_What you are asked to do:_ Copy out the material starting with the line that contains "EDITOR PICKS" and going on through the line that contains "https://doi.org/10.1016/j.jfludis.2019.105724", both included, and leave the pictures out of your answer.

_Material for the task:_
====================
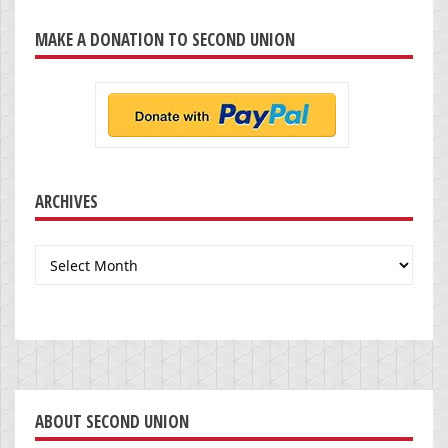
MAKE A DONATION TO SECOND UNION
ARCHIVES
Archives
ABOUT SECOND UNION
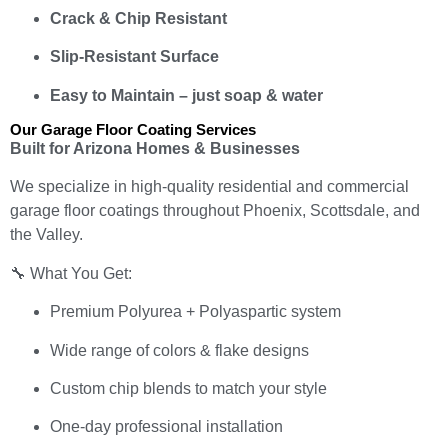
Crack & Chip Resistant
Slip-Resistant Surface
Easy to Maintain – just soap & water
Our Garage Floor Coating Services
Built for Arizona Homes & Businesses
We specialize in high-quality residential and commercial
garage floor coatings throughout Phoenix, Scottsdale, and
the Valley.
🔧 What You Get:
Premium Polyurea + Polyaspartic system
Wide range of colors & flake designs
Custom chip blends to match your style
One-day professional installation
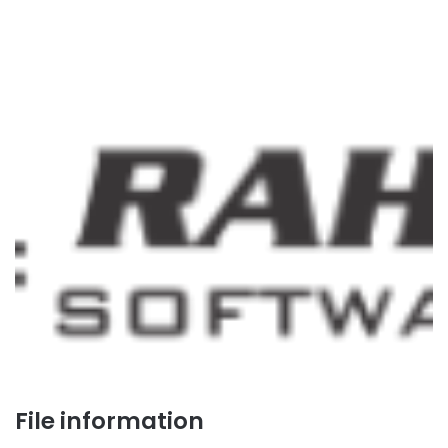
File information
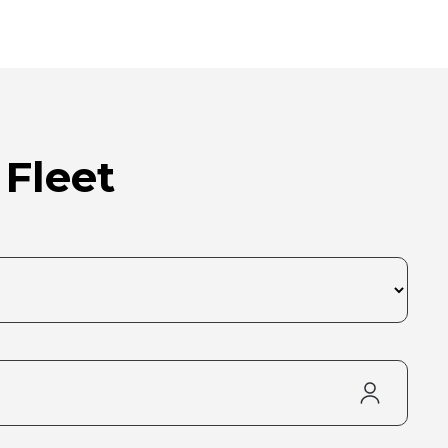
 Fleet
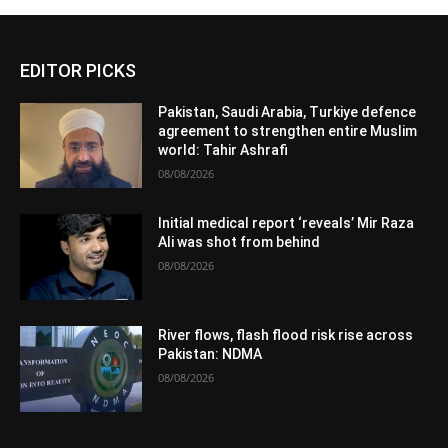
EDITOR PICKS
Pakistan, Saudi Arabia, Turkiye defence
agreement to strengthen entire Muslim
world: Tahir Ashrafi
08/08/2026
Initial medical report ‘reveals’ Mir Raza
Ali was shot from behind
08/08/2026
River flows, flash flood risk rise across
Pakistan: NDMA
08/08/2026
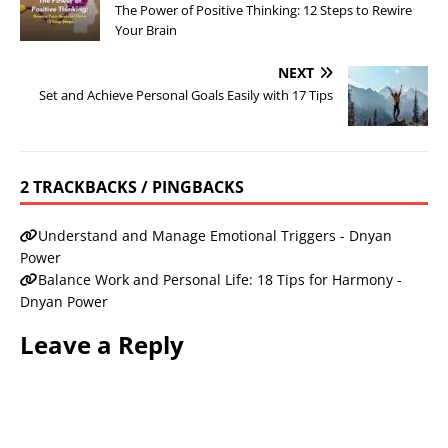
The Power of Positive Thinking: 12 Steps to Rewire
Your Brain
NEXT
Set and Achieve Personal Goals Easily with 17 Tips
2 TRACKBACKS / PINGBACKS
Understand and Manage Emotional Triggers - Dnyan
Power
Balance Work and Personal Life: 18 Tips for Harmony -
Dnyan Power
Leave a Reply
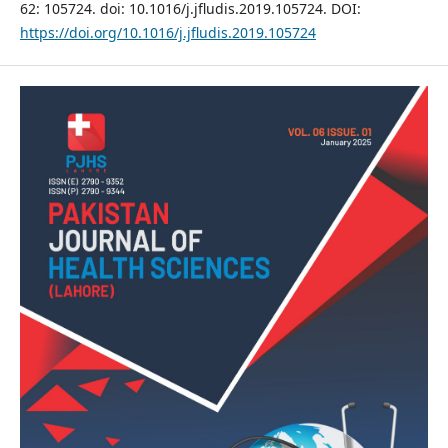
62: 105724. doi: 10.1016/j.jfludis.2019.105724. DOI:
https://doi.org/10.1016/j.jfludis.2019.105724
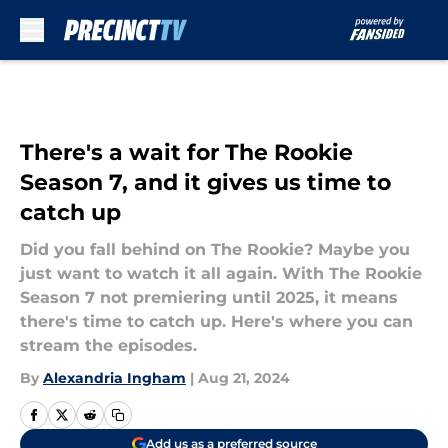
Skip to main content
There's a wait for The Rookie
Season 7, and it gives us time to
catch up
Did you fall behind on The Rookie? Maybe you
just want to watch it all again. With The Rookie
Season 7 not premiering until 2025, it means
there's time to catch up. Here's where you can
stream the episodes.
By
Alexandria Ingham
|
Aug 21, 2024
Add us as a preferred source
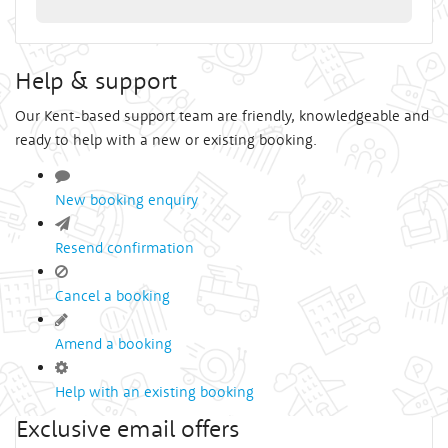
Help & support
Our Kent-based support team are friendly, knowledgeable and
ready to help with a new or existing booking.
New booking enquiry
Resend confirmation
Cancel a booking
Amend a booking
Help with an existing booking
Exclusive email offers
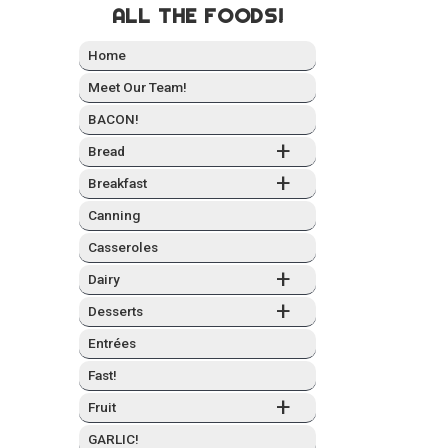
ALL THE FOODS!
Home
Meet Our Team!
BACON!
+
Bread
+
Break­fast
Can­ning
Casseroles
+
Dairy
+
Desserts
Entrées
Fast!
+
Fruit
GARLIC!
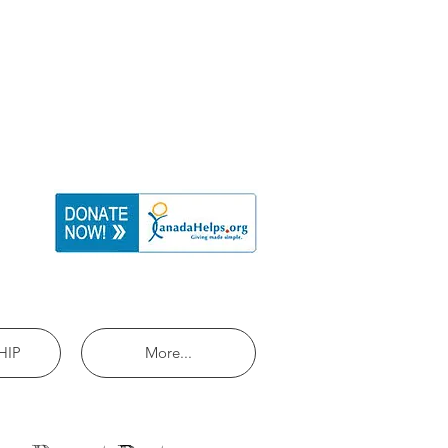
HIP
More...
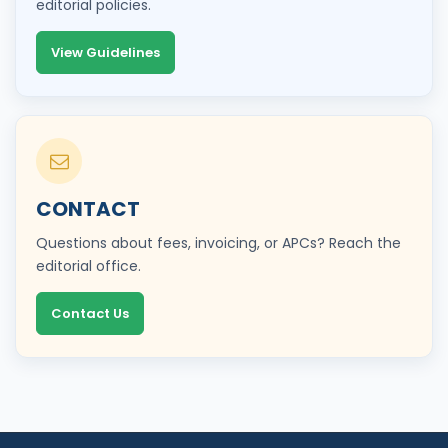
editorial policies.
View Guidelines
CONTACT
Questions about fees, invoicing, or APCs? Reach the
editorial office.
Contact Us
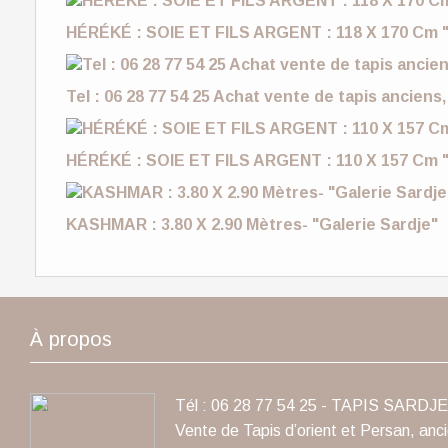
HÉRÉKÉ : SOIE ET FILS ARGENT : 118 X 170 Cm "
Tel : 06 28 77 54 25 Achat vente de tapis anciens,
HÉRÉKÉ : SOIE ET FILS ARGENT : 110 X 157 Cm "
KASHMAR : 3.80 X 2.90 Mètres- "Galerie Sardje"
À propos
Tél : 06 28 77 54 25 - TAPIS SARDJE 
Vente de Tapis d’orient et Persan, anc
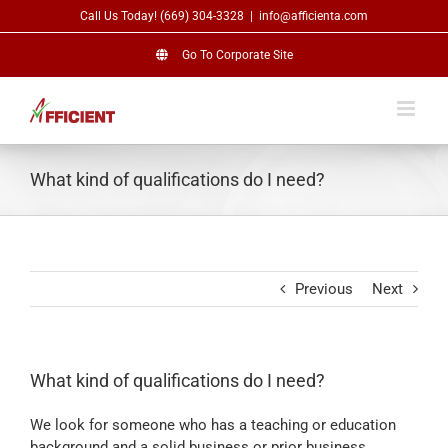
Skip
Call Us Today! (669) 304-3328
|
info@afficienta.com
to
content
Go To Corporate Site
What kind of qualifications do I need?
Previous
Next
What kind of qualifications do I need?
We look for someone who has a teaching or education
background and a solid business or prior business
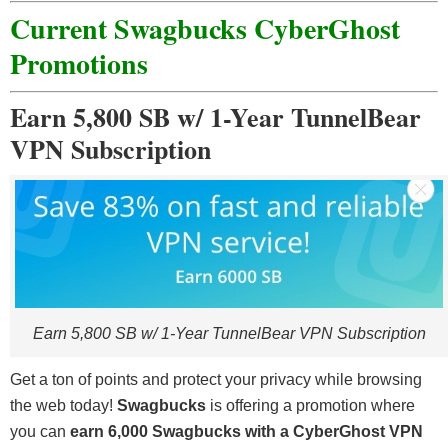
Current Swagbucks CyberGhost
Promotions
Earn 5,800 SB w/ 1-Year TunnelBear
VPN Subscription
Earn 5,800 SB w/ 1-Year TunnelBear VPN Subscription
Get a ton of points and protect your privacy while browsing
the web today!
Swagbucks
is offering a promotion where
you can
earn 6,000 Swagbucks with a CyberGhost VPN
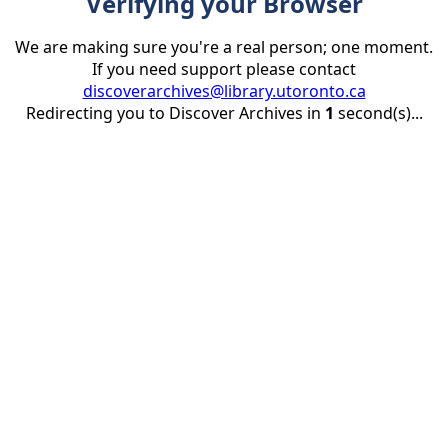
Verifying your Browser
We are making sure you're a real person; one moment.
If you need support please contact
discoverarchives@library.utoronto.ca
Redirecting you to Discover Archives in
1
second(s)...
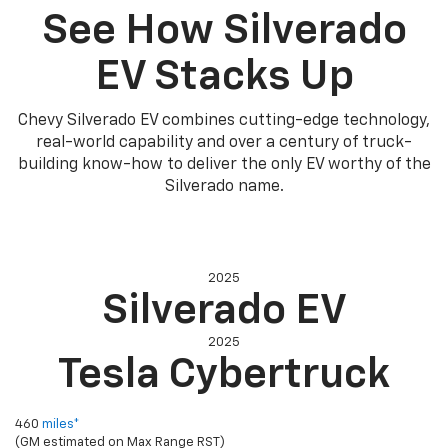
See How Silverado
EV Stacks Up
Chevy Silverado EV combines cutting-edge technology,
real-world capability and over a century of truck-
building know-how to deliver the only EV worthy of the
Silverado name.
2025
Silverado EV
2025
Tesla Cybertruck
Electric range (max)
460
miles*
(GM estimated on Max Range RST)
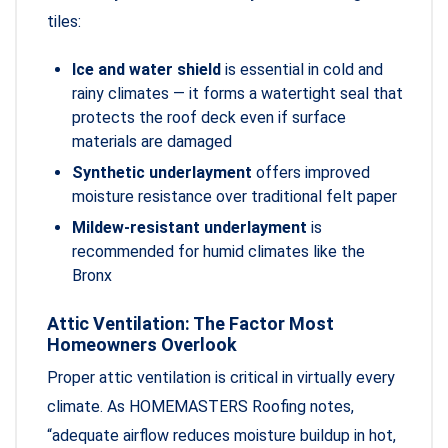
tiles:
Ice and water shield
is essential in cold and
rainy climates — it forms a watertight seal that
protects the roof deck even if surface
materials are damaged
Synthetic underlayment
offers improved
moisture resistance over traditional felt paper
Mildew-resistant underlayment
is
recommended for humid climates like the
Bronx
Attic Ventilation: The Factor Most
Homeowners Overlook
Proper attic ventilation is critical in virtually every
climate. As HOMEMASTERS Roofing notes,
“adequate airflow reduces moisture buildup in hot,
====================
_Exercise result:_
EDITOR PICKS
Pakistan, Saudi Arabia, Turkiye defence
agreement to strengthen entire Muslim
world: Tahir Ashrafi
08/08/2026
Initial medical report ‘reveals’ Mir Raza
Ali was shot from behind
08/08/2026
River flows, flash flood risk rise across
Pakistan: NDMA
08/08/2026
The Power of Positive Thinking: 12 Steps to Rewire
Your Brain
NEXT
Set and Achieve Personal Goals Easily with 17 Tips
2 TRACKBACKS / PINGBACKS
Understand and Manage Emotional Triggers - Dnyan
Power
Balance Work and Personal Life: 18 Tips for Harmony -
Dnyan Power
Leave a Reply
62: 105724. doi: 10.1016/j.jfludis.2019.105724. DOI:
https://doi.org/10.1016/j.jfludis.2019.105724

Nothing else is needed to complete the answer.